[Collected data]
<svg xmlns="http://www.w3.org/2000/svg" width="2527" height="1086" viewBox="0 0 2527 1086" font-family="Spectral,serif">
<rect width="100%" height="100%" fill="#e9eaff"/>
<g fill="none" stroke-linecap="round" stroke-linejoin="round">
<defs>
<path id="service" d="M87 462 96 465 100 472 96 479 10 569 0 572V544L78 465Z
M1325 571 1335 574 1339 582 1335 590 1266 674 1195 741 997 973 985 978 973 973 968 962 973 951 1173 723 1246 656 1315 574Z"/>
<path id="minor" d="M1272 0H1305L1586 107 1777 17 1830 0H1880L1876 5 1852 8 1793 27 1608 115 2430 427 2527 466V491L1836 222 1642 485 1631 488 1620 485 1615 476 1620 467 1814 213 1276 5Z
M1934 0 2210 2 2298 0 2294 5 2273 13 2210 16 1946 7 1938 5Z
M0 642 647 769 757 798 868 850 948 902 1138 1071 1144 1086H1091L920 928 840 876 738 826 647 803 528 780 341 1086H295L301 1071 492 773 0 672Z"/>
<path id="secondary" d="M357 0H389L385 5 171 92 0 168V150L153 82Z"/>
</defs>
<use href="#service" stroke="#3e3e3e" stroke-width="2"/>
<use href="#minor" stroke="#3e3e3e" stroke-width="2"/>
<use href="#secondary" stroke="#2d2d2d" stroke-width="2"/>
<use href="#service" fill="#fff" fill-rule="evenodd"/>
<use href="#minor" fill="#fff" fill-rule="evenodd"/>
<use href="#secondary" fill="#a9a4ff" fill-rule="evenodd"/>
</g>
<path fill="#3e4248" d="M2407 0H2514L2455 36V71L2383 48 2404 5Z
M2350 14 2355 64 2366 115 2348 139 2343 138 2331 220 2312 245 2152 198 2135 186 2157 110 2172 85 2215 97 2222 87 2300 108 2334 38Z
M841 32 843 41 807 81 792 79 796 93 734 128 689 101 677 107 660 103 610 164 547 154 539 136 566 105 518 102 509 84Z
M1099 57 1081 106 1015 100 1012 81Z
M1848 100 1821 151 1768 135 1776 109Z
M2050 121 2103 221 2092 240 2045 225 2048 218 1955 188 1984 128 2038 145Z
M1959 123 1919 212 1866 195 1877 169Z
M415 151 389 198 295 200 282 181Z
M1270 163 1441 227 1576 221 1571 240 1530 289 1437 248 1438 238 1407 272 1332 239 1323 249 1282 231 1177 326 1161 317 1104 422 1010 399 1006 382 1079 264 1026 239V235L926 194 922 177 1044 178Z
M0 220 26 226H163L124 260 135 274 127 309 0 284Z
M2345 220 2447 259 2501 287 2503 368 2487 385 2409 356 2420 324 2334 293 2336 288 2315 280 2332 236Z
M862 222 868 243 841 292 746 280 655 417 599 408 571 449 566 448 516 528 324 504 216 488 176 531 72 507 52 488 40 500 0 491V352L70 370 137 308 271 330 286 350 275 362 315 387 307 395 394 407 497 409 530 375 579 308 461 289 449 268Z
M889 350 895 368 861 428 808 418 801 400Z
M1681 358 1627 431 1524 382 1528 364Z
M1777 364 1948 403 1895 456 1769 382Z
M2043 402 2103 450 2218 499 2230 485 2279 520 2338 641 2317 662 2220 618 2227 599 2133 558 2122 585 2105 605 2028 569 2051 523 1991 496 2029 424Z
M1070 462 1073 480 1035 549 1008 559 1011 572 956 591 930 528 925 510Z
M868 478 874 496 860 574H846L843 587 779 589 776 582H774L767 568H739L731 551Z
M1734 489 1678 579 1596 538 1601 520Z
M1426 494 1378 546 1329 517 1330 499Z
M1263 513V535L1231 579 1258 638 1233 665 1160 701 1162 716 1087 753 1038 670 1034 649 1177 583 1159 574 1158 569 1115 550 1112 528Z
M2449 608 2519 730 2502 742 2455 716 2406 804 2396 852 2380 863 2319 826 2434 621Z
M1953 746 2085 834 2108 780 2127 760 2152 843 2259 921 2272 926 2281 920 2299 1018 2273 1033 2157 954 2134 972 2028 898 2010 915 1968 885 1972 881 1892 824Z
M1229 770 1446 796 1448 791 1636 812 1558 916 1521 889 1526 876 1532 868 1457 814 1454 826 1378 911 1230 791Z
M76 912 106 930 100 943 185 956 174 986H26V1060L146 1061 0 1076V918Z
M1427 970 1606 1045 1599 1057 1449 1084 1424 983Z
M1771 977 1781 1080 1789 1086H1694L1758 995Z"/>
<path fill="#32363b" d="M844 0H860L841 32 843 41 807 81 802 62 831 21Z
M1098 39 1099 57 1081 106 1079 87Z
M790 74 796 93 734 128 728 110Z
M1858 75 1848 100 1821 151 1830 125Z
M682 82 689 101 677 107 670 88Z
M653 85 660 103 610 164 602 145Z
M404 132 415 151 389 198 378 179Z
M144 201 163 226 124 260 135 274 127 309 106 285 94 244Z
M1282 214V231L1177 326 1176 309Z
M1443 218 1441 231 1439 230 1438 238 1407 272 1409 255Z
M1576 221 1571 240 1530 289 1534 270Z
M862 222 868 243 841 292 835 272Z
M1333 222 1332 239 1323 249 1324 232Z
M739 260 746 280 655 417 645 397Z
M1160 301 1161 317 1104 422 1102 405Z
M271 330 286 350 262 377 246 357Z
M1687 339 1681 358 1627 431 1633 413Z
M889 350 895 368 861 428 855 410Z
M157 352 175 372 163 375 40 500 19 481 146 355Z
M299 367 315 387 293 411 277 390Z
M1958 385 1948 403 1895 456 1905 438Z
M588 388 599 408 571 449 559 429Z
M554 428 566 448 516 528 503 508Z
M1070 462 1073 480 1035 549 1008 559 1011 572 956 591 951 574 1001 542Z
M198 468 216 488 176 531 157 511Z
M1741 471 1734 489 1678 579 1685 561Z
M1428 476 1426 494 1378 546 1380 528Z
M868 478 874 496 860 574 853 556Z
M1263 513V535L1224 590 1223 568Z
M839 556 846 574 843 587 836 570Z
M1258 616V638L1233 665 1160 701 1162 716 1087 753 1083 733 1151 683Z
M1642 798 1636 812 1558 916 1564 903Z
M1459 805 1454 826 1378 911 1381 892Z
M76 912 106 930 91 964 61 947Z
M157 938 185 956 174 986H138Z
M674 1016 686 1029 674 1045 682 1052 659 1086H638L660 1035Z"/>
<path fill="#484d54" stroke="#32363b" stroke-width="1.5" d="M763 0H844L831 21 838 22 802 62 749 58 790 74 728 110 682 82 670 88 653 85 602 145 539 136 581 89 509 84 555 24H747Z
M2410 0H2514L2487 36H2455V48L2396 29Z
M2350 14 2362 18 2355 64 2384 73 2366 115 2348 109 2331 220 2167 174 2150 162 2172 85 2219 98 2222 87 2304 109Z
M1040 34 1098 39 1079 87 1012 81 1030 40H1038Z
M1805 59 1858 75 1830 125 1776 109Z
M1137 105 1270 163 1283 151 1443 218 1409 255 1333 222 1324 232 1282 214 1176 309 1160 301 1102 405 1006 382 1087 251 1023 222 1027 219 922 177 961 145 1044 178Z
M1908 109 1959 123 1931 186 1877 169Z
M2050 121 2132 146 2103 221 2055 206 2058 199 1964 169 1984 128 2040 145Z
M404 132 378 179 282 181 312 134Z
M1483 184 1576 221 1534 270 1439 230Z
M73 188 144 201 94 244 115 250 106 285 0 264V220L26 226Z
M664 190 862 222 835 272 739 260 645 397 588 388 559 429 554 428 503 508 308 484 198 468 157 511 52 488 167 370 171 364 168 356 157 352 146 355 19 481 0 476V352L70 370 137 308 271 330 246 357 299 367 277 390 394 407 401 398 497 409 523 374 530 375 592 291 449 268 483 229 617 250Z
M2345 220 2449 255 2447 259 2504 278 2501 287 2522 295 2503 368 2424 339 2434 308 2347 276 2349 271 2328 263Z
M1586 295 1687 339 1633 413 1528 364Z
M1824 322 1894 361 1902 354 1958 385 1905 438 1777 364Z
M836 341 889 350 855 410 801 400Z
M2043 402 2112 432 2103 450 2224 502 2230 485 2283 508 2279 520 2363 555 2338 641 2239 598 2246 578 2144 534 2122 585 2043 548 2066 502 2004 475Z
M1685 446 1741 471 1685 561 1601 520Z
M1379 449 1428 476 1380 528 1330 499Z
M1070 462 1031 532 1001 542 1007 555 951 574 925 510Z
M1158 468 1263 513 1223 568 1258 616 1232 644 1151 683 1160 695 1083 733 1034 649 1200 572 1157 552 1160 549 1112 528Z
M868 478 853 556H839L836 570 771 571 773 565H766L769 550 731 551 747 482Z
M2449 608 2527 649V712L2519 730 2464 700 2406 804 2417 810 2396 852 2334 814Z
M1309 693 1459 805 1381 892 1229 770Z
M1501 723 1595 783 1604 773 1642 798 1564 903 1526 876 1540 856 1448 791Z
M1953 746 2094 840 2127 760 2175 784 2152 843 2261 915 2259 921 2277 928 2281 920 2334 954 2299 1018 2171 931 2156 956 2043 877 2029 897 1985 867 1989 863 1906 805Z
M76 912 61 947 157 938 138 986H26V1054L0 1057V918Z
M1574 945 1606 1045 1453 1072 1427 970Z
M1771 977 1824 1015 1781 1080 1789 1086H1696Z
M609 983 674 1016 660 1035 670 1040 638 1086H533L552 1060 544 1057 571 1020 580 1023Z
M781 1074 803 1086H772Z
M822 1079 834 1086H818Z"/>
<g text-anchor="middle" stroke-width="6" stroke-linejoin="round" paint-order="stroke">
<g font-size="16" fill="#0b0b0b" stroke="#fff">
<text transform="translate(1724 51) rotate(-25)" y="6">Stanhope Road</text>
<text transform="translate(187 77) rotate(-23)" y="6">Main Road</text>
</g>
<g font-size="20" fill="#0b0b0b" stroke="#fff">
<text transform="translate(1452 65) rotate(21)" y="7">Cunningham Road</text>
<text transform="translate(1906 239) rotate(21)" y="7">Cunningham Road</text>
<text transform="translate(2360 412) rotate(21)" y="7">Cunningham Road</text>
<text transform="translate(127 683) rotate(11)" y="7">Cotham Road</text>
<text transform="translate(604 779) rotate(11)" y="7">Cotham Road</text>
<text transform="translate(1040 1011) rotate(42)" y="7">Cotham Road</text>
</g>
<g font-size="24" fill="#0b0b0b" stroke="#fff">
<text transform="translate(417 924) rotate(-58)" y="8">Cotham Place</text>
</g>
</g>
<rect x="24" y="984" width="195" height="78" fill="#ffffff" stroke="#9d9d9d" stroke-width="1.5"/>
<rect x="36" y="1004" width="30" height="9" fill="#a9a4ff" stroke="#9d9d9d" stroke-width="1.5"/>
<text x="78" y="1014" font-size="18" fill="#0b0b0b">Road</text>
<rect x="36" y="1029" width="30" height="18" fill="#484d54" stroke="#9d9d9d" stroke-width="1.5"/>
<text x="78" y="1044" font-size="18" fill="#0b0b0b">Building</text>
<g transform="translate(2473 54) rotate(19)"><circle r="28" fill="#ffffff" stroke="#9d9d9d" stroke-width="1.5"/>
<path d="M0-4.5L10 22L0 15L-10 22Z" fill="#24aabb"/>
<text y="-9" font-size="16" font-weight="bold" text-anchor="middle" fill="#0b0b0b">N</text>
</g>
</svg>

» PROMPT: In the entries above, find the line with "M2043 402 2112" and the line with "M1070 462 1031", then set down exactly those two and every line between them, nothing else.

» YOUR RESPONSE:
M2043 402 2112 432 2103 450 2224 502 2230 485 2283 508 2279 520 2363 555 2338 641 2239 598 2246 578 2144 534 2122 585 2043 548 2066 502 2004 475Z
M1685 446 1741 471 1685 561 1601 520Z
M1379 449 1428 476 1380 528 1330 499Z
M1070 462 1031 532 1001 542 1007 555 951 574 925 510Z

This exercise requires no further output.